The Patriots spent many, many years dominating the AFC East, despite the AFC being loaded with top quarterbacks. The Chiefs’ former quarterback, Alex Smith said as much earlier this season when talking about the Patriots dynasty. The Chiefs and Mahomes hope to do the same. Having an easier division allows you to have an easier path to the Super Bowl if you take advantage of that part of your schedule. 

While the Chiefs won their division, they did not dominate this year, falling behind the likes of Jackson and Allen in the AFC seeding. Now Mahomes will have to go into Buffalo and try to take them out on the road for the first time. All of this is to say that the Chiefs will never have an easy ride to the Super Bowl. Mahomes and the Chiefs will have to overcome a myriad of youthful AFC quarterbacks for years to come. 

Mahomes has youth, experience and success on his side that is unparalleled to any quarterback that exists in the NFL. The only Super Bowl-winning AFC quarterback is Rodgers and while Allen and Burrow have had Mahomes number at times, they have nothing to show for it in the playoffs. 

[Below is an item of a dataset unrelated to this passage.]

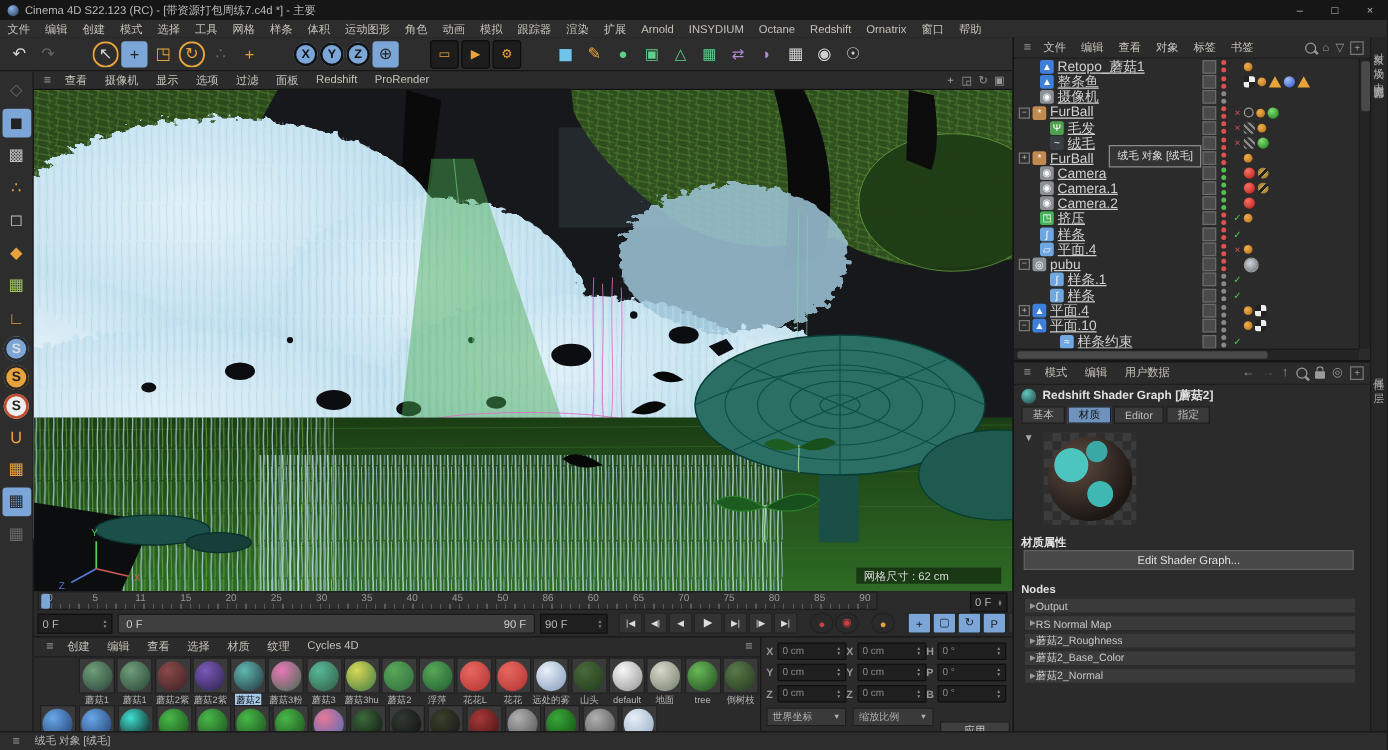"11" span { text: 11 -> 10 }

Nothing easy is worth doing, and as a Chiefs Kingdom, we might as well sit back, relax and watch greatness, knowing Mahomes already has two rings on his finger. Every year in Mahomes prime is a win-now season, but it is good fun to watch all the pressure be on Josh Allen. 

Allen has never defeated Mahomes in the playoffs and if you want to be the best, you have to beat the best. On Sunday we will see if Mahomes can stay on top of the mountain in this historically difficult era in the AFC.